My mom uses a Toshiba laptop that's old enough to come from an era when Toshiba made a really nice machine. It will likely last her into 2014 and beyond, it is a seemingly unstoppable tank. However, her copy of Windows XP running on it won't. Sometime before then, I will have to do something so she has a functional and secure OS running, hence my investigating Linux.

Given what I've seen Ubuntu 11.04 will run best with 2GB of RAM and you need a Video Card capable of 3D graphics for the Unity Interface. Worst case scenario, it'll prompt you to run something called "Gnome" instead which is more like a start menu/taskbar interface and just as easy to figure out. Almost any machine manufactured in the last 6-8 years should run Ubuntu like a champ.


Installation is easy. The Ubuntu site pretty much holds your hand through the process with clear instructions. That being said, anyone that has a Windows Recovery Partition on their hard drive should take special care not to delete those partitions on accident. When I wiped my Netbook, I killed all the partitions because I had no desire to use Windows 7 Starter... ever. This may not be true for someone trying Linux for the first time.

Samus Aran

For the most part, my Samus netbook runs Ubuntu 11.04 like a champ juggling multiple applications and similar. On slower machines Ubuntu gives no indication that what you've just asked the computer to do is actually happening. Be patient and don't mindlessly click an icon just because the first click didn't make anything happen at first. Click once, and wait a moment or two.

Samus gets well over 8 hours of battery life running Linux at default screen brightness. This is short of the 13 hours it allegedly gets running proprietary software with the Windows OS. For me, 8.5 hours of battery life is plenty. Also, the battery life displayed by Ubuntu seems to be very accurate.
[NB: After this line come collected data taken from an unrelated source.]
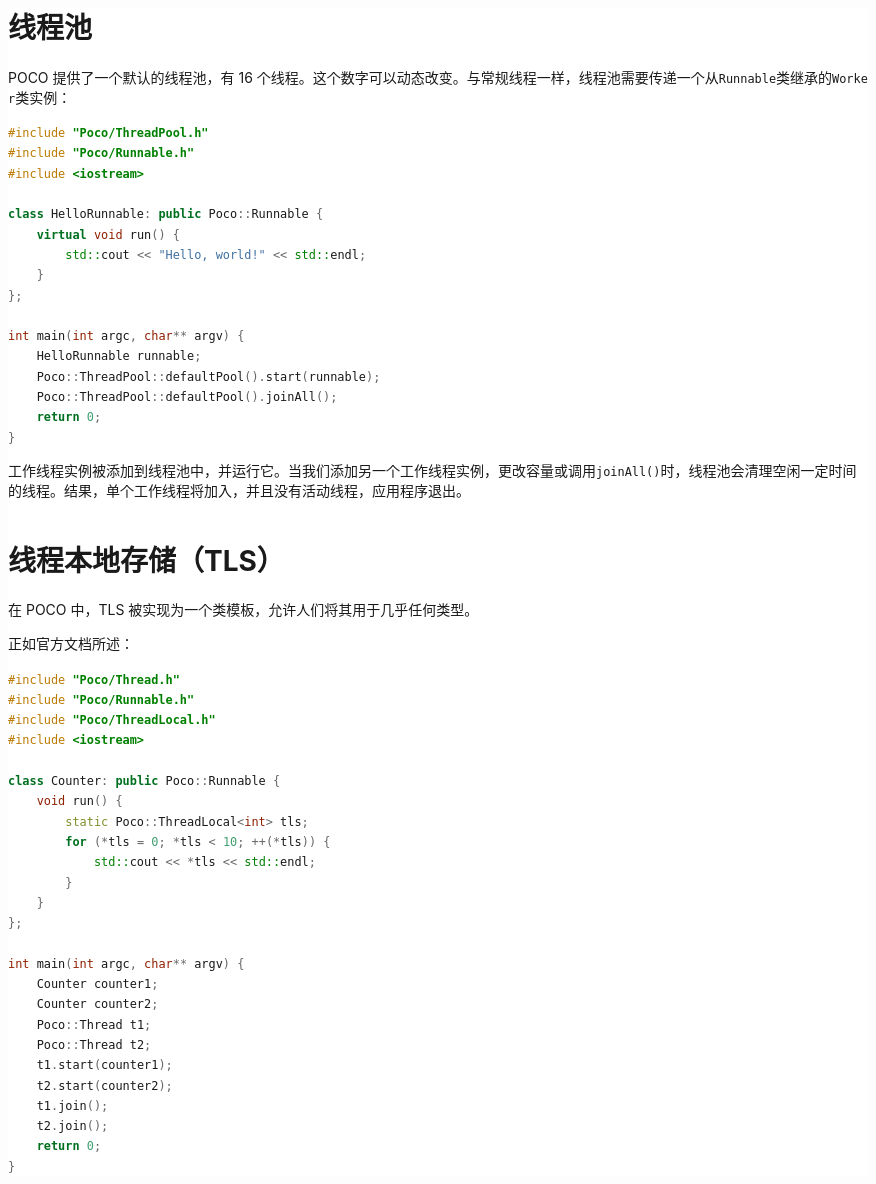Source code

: # 线程池

POCO 提供了一个默认的线程池，有 16 个线程。这个数字可以动态改变。与常规线程一样，线程池需要传递一个从`Runnable`类继承的`Worker`类实例：

```cpp
#include "Poco/ThreadPool.h" 
#include "Poco/Runnable.h" 
#include <iostream> 

class HelloRunnable: public Poco::Runnable { 
    virtual void run() { 
        std::cout << "Hello, world!" << std::endl; 
    } 
}; 

int main(int argc, char** argv) { 
    HelloRunnable runnable; 
    Poco::ThreadPool::defaultPool().start(runnable); 
    Poco::ThreadPool::defaultPool().joinAll(); 
    return 0; 
} 
```

工作线程实例被添加到线程池中，并运行它。当我们添加另一个工作线程实例，更改容量或调用`joinAll()`时，线程池会清理空闲一定时间的线程。结果，单个工作线程将加入，并且没有活动线程，应用程序退出。

# 线程本地存储（TLS）

在 POCO 中，TLS 被实现为一个类模板，允许人们将其用于几乎任何类型。

正如官方文档所述：

```cpp
#include "Poco/Thread.h" 
#include "Poco/Runnable.h" 
#include "Poco/ThreadLocal.h" 
#include <iostream> 

class Counter: public Poco::Runnable { 
    void run() { 
        static Poco::ThreadLocal<int> tls; 
        for (*tls = 0; *tls < 10; ++(*tls)) { 
            std::cout << *tls << std::endl; 
        } 
    } 
}; 

int main(int argc, char** argv) { 
    Counter counter1; 
    Counter counter2; 
    Poco::Thread t1; 
    Poco::Thread t2; 
    t1.start(counter1); 
    t2.start(counter2); 
    t1.join(); 
    t2.join(); 
    return 0; 
} 
```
My only complaint is that the trackpad doesn't shut off while I'm typing even though there is an option in the settings for this. For heavy typing you'll probably want an external mouse and to turn the trackpad off. Yes, the majority of the FN buttons along the top of the keyboard work fine in linux including Screen Brightness, Volume, WiFi On/Off, etcetera. I wasn't so fortunate with previous distributions of Linux even though they ran a little smoother.